Don’t be afraid to experiment! You wouldn’t just buy a desk from an IKEA showroom and keep all the stuff on the desk exactly like IKEA had arranged it, would you? No! You’d get your arrangement just right to fit the way you work, and you should consider doing the same to your toolbars. Don’t worry, You can always get back the default toolbar by dragging the “default set” back up to the top, so there’s no risk of “breaking it”. Once you’ve chosen just the stuff you want, click the “Done” button to save your changes.

Image of my customized Finder toolbar

For inspiration, just compare the noisy mess that is the default Mail compose window toolbar to the one I use. For as much as Apple touts being simple and elegant, it’s amazing they don’t have something like mine as the default, right?

Image of the default Mail Compose toolbar

Default

Image of my custom Mail Compose toolbar

Custom

Always Search Current Folder in Finder

It’s no secret Finder (and by extension the file system paradigm of folders and files) utterly baffle most people. For proof, look no further than the Desktop; for both Windows and macOS, the majority of people seem far more comfortable keeping all their files on the Desktop instead of braving the scary world of the Finder or Explorer to properly sort them away. Comically, Apple’s approach to making the system less scary was giving the Finder app a smiley face icon and ignoring the underlying issues, like putting lipstick on a pig2.

While there’s nothing I can write here that will fix Finder3, I can at least suggest a change that’s the equivalent of adding a small teaspoon of sugar to swill: searching the current folder by default instead of the entire home directory.

If a search is being made in an opened folder, why should that search ever default to searching an entirely different folder instead? If I issued a command for a robot to search my desk drawer for something, I’d consider the robot defective it searched the entire house instead of just the specified drawer. The same logic applies to digital folders; if I start a search in a folder, I expect the search to occur in that folder. If I wanted to search another folder, I’d have gone to that folder and started the search there. If you agree, navigate to “Finder > Preferences…”, and in the “Advanced” tab where it says “When performing a search”, select “Search the Current Folder”. You can now enjoy a marginally less horrible file browser while searching the folders you were expecting to in the first place.
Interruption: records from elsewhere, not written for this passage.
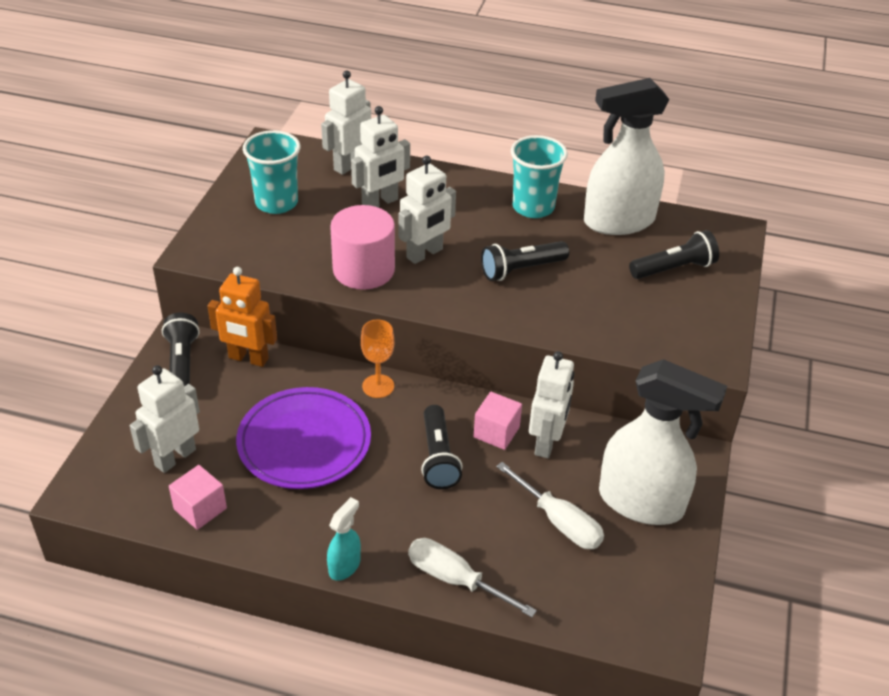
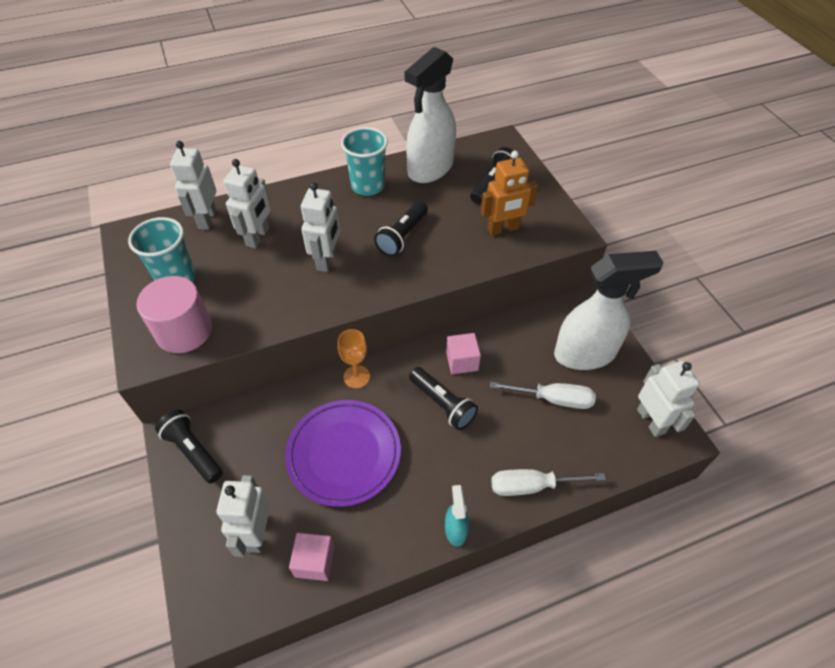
camera: 35 degrees left, 10 degrees up
orange robot [208,267,277,367] -> orange robot moved to [481,151,538,236]
pink cylinder [330,205,395,290] -> pink cylinder moved to [137,276,212,353]
white robot [529,351,574,458] -> white robot moved to [637,361,700,437]

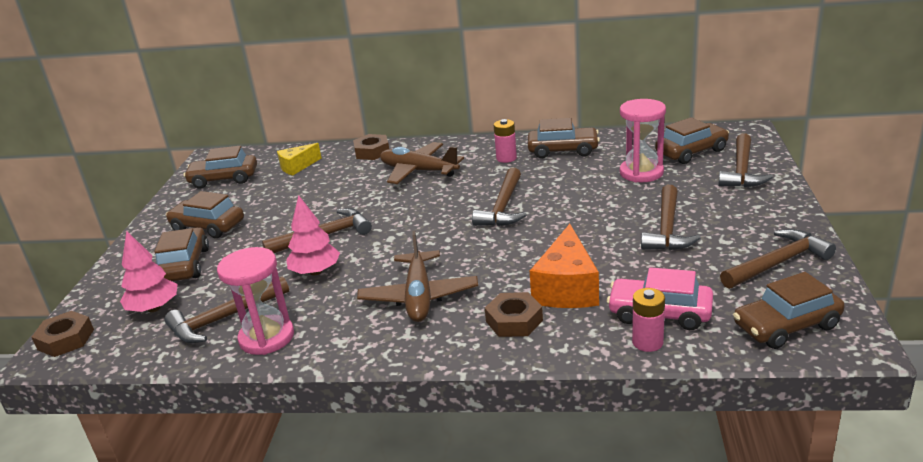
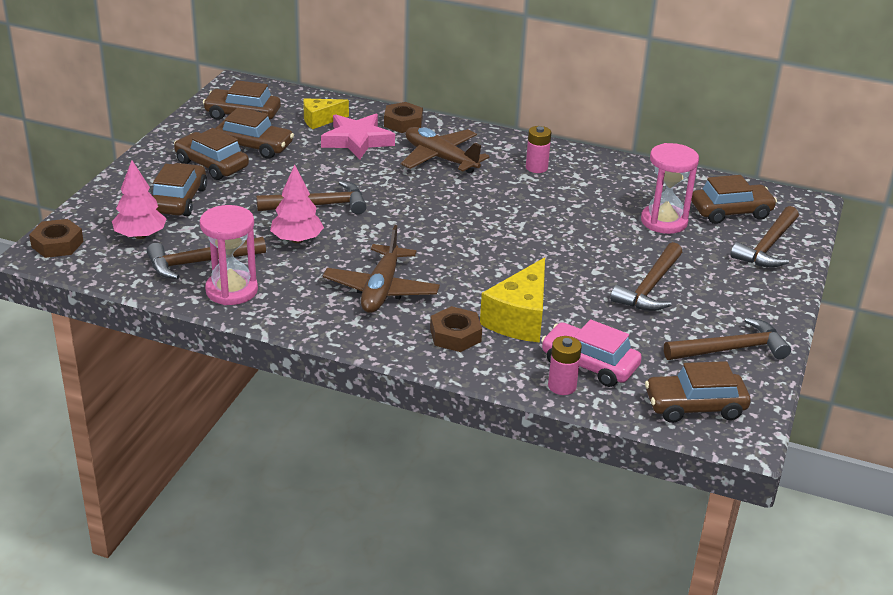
camera: 10 degrees right, 5 degrees up
brown hammer [472,168,527,226] -> none
brown car [528,118,600,158] -> brown car moved to [215,108,294,159]
orange cheese [530,224,599,308] -> yellow cheese [480,257,545,343]
none -> pink star [321,114,395,160]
Image of the finder Preferences window

Automator 101 🤖

If you’re a developer, you’ve undoubtably written small utility scripts to help you with common tasks like data or file manipulations and are already familiar with just how much time and mental energy they save you. Even if you’re not a developer per-say, you may have relied on scripts before for other things and not even known it, like macros for Excel. Now, imagine the same conveniences those scripts offer, but baked into the very core of your operating system. Meet Automator, the unsung hero of macOS efficiency.

What can you do with Automator? Practically anything. Want to make PDFs from selected images directly in Finder? Automator’s got you covered. Want to convert selected text into an MP3 for listening during a commute? What if you wanted this ability for any selectable text in macOS? Not a problem for Automator. Frustrated about having no quick, easy, and universal way to convert image formats? Come on, give Automator something hard to do!

Making your own scripts like the ones I mentioned above are shockingly easy. First, open up the Automator app, which is easily identifiable due to its striking resemblance to Eve from Pixar’s Wall-E4.

Image showing Auto the Automator robot and Wall-E's Eve side-by-side

Once opened, you’re met with a plentiful list of “Actions” to the left and a chronological timeline to the right where you can drag and drop various actions together to create your desired script. However, if making your own doesn’t really interest you, you can search the web for dozens of pre-made ones, ready for use. Additionally, I’ve linked my favorites below for you to download:

To install these scripts, simply double click any ones you’ve downloaded and click the “Install” button in the popup. From then on you’ll be able to access them by right clicking applicable files in Finder (if you’ve got a lot of them, they’ll instead be grouped under a new “Services” submenu).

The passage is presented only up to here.